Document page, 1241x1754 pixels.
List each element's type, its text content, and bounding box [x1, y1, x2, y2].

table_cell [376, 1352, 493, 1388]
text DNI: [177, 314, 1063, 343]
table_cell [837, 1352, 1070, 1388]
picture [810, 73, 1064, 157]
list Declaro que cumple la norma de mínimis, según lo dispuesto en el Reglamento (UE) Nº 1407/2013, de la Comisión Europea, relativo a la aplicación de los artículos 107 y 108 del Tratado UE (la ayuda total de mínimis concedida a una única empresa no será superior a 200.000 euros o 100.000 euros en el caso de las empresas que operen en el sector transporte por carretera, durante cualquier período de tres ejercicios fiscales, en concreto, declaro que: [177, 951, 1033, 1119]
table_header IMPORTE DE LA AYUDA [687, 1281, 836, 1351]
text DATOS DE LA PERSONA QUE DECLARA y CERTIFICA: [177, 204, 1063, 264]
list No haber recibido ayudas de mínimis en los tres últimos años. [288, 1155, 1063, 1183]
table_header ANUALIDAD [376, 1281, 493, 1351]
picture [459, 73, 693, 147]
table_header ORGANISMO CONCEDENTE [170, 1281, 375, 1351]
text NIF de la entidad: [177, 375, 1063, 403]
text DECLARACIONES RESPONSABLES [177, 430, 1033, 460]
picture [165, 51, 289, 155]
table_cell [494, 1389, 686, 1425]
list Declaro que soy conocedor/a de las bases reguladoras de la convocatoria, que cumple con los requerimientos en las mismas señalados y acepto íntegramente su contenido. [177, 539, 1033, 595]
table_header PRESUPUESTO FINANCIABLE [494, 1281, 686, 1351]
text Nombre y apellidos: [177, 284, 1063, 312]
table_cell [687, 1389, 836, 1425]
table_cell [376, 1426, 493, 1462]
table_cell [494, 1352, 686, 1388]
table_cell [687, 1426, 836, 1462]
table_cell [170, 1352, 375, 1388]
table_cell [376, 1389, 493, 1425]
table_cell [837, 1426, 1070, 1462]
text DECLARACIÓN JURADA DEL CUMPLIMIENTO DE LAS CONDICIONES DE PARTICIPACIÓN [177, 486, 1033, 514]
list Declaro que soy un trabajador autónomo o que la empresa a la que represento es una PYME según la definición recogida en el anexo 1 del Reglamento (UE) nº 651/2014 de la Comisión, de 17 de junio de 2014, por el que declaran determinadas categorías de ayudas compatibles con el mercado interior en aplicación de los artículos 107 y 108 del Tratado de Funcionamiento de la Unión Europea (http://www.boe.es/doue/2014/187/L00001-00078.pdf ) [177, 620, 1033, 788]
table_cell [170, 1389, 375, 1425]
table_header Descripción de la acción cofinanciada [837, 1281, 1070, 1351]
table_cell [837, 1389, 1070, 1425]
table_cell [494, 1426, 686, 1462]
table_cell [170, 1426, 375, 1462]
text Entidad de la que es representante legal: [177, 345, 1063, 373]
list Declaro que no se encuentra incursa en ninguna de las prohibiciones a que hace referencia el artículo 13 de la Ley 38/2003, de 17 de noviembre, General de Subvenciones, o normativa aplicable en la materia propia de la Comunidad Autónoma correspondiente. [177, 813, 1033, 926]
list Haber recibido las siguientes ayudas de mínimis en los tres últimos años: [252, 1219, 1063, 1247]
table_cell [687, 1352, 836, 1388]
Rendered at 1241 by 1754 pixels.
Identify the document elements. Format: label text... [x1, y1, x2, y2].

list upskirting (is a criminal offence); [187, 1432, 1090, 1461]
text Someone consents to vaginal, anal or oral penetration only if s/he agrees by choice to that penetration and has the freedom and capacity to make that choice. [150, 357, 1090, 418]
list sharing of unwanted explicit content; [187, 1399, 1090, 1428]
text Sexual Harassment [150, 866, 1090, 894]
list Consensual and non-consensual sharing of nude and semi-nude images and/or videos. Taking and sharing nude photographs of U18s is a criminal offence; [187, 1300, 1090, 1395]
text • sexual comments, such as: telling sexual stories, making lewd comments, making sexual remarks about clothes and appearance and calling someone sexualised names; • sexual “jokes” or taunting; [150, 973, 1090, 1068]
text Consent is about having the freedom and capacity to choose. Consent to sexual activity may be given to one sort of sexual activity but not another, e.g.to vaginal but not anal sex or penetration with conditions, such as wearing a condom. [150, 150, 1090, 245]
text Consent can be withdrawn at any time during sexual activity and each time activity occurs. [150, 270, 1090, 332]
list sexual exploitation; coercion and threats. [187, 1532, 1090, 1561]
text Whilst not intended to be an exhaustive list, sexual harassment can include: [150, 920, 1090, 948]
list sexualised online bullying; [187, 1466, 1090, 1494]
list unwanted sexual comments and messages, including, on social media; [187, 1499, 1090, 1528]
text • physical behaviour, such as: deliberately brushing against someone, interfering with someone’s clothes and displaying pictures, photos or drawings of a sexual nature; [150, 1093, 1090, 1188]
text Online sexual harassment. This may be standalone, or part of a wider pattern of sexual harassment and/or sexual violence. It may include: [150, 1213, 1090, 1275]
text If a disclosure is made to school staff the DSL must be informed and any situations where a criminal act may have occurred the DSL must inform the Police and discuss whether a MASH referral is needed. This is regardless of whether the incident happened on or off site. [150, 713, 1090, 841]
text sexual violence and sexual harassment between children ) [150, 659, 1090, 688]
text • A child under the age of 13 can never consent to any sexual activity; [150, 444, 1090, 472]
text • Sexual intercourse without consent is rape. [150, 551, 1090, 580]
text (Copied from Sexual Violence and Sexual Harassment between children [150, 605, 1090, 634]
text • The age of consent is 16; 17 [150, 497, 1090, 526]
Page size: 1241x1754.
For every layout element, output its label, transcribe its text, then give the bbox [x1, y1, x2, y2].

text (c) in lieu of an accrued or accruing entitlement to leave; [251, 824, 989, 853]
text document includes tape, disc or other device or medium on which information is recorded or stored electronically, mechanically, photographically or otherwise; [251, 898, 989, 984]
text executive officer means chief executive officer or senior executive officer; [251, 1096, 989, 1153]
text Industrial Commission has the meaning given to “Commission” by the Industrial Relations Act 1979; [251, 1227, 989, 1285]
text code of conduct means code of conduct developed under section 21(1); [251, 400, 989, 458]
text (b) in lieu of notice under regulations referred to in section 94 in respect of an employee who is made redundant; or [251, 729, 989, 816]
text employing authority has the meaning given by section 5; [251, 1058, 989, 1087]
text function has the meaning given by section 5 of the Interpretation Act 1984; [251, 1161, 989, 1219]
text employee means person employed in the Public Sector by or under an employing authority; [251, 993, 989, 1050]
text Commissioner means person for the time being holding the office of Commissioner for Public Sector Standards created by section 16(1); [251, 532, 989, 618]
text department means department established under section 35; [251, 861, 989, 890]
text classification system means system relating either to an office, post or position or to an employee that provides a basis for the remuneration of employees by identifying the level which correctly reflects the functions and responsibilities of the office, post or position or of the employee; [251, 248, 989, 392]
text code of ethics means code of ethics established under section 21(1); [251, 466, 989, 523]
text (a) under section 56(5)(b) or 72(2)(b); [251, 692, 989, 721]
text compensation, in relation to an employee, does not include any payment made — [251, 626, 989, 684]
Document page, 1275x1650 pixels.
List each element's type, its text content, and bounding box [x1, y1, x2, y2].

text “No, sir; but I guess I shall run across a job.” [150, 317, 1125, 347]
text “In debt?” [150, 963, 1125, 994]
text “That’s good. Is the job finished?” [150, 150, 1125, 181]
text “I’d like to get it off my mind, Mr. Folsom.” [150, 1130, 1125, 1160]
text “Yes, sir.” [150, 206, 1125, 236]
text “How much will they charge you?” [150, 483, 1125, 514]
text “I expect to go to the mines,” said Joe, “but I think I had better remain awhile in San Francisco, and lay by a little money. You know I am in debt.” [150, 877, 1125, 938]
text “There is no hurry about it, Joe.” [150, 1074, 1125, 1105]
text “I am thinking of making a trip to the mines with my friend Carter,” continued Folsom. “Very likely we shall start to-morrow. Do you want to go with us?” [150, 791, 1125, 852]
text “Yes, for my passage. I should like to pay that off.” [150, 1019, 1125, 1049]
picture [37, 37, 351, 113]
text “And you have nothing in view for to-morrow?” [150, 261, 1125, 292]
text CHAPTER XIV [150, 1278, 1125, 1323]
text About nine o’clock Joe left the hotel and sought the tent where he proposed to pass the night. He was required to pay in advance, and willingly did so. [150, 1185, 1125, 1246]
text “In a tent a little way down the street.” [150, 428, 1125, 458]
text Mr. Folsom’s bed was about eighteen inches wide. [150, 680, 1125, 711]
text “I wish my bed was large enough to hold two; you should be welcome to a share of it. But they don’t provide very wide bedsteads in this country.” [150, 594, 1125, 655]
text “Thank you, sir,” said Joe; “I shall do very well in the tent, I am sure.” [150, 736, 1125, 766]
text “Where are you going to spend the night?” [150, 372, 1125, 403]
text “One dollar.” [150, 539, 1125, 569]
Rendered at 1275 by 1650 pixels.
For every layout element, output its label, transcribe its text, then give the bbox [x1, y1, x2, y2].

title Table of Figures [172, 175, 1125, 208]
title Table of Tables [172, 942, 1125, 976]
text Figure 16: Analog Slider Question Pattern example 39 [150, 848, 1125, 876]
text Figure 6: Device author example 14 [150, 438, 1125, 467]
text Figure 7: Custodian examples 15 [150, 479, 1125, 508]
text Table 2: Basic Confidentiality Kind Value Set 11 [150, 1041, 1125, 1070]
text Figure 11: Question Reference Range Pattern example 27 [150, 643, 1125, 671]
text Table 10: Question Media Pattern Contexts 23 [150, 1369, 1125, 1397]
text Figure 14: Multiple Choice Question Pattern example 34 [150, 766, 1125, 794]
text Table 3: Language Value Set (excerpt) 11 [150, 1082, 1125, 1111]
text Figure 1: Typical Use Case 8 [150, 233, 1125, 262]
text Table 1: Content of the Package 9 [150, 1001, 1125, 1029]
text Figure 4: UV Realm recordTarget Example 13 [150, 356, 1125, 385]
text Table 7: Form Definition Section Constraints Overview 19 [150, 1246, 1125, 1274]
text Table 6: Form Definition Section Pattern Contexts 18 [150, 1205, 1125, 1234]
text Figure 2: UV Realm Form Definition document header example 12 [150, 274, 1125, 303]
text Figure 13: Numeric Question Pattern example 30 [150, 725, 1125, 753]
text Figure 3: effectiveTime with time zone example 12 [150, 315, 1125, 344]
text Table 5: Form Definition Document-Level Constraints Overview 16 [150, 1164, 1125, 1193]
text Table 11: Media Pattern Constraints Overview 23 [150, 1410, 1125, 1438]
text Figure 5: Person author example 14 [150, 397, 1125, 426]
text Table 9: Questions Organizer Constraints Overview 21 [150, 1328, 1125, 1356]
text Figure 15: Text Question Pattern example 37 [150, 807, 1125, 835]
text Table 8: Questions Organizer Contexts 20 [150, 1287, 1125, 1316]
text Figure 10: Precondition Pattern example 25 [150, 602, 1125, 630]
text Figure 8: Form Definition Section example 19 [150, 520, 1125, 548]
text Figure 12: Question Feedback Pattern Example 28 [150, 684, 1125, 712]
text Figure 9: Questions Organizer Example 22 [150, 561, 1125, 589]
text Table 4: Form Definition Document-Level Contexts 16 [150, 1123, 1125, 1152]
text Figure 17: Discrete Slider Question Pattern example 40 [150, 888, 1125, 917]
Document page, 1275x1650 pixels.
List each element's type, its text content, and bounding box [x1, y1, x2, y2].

== TASK ==
Return, from the data, each line that has the word "meaning" in it.

== WRITTEN RESPONSE ==
text Industrial Commission has the meaning given to “Commission” by the Industrial Relations Act 1979; [251, 1227, 989, 1285]
text employing authority has the meaning given by section 5; [251, 1058, 989, 1087]
text function has the meaning given by section 5 of the Interpretation Act 1984; [251, 1161, 989, 1219]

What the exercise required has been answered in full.